La maison étrangère
de Élise Turcotte

critiqué par Libris québécis, le 20 juillet 2003
(Montréal - 82 ans)


La note:  étoiles
La Découverte de soi par le corps
Sans être un conte pour adulte, on retrouve dans La Maison étrangère, l'univers de La Sirène des bois d'Andersen. D'ailleurs, la première partie du roman d'.lise Turcotte porte comme titre celui de l'oeuvre de l'auteur danois. Les deux héroïnes cherchent leur place dans un monde auquel il faut s'attacher avec toute son humanité, soit avec son corps et son âme, la dernière y arrivant par le premier.
.lisabeth, l'héroïne du roman, est une médiéviste imprégnée de la pensée du Moyen Âge. Elle ne peut concevoir le monde sans que s'établissent des correspondances symboliques qui en facilitent l'accès. Les découvrir, c'est non seulement sentir que l'on y appartient, mais c'est aussi accéder à sa propre identité. Nul n'est une île, la solitude est l'adversaire à abattre pour comprendre cet univers, dont les enluminures mises en relief sont autant d'invites pour se glisser à l'intérieur d'un corps social qui englobe notre individualité.
C'est à la suite d'un échec amoureux que l'héroïne « cherche le vent », comme dirait Guillaume Vigneault, pour que sa vie ne devienne pas « un carnet de naufrage ». Les deux auteurs traitent de la même dynamique en fait. Pour trouver le vent qui souffle dans les voiles, il faut se débarrasser de ses oripeaux pour en revêtir de nouveaux. La transition est douloureuse parce que l'on se sent comme dans une maison étrangère. Laisser tomber les masques qui nous identifient pour découvrir sa véritable identité demande un courage que peut soutenir l'exemple des animaux. Par ses oeuvres, son amant Jim, un photographe animalier, lui fournit l'occasion de trouver les ressemblances qui nous tiennent à la vie. C'est par l'enveloppe charnelle que l'on appartient à son univers. Les animaux en ont une qui facilite leur intégration à leur milieu ambiant comme nous avons la nôtre qui peut jouer le même rôle.

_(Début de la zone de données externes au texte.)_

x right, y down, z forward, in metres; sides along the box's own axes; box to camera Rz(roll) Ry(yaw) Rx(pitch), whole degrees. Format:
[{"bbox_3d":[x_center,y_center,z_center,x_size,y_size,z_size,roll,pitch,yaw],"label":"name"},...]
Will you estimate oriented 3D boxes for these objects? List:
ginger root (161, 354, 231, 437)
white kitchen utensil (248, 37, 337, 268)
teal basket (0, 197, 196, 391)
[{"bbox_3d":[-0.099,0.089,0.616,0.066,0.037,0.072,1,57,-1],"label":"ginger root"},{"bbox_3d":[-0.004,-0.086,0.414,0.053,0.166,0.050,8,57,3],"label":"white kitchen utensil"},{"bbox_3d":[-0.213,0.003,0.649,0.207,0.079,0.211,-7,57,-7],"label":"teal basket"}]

élisabeth s'interroge sur l'importance de son corps. Elle se demande ce qu'il est en train de lui dire, s'il porte en lui «les ténèbres de ce monde». C'est Hildegarde de Bingen, qui donne la réponse à ses questions. Le corps permet une meilleure connaissance de soi. Il est en quelque sorte la bible du monde. Le Moyen Âge l'a découvert. Par la suite, on s'est empressé de le cacher comme l'indiquent les nombreuses feuilles de vigne dont on vient de se rendre compte qu'elles sont des ajouts aux oeuvres originales. L'héroïne se débarrasse de cet élément importé pour mieux se connaître. Elle jauge sa véritable mesure au contact du corps d'autrui. S'il peut mener au septieme ciel, il peut bien mener à la route de notre demeure. Et l'adresse serait celle de l'amour.
Le plus difficile, c'est d'atteindre l'autre qui nous révèle. élisabeth y arrive péniblement. Elle découvre son père et sa mère, ses amants, l'un de ses étudiants, la bibliothécaire qui lui prête les gants obligatoires pour consulter les oeuvres anciennes dont elle s'inspire pour préparer un ouvrage sur le livre des heures, genre courant au Moyen Âge. Elle comprend finalement que la devise de Socrate, le «gnôthi seauton», passe par un autrui incarné. Cette découverte de l'importance des relations humaines favorise sa sortie des limbes.
Ceux qui aiment les romans d'introspection apprécieront cette oeuvre simple somme toute. Ce n'est pas un regard narcissique sur soi-même, mais une quête existentielle à travers l'imaginaire d'une adulte, qui comme le petit Poucet sème des cailloux sur son chemin pour ne pas se perdre. Ce magnifique roman nous fait réaliser que les frontières de l'âge ne sont pas si larges. Tous ont besoin d'aimer et d'être aimés.
Et ce qui ne gâte pas la sauce, c'est que l'écriture se déploie avec une grâce poétique, qui confère à l'oeuvre la magie des contes pour enfants.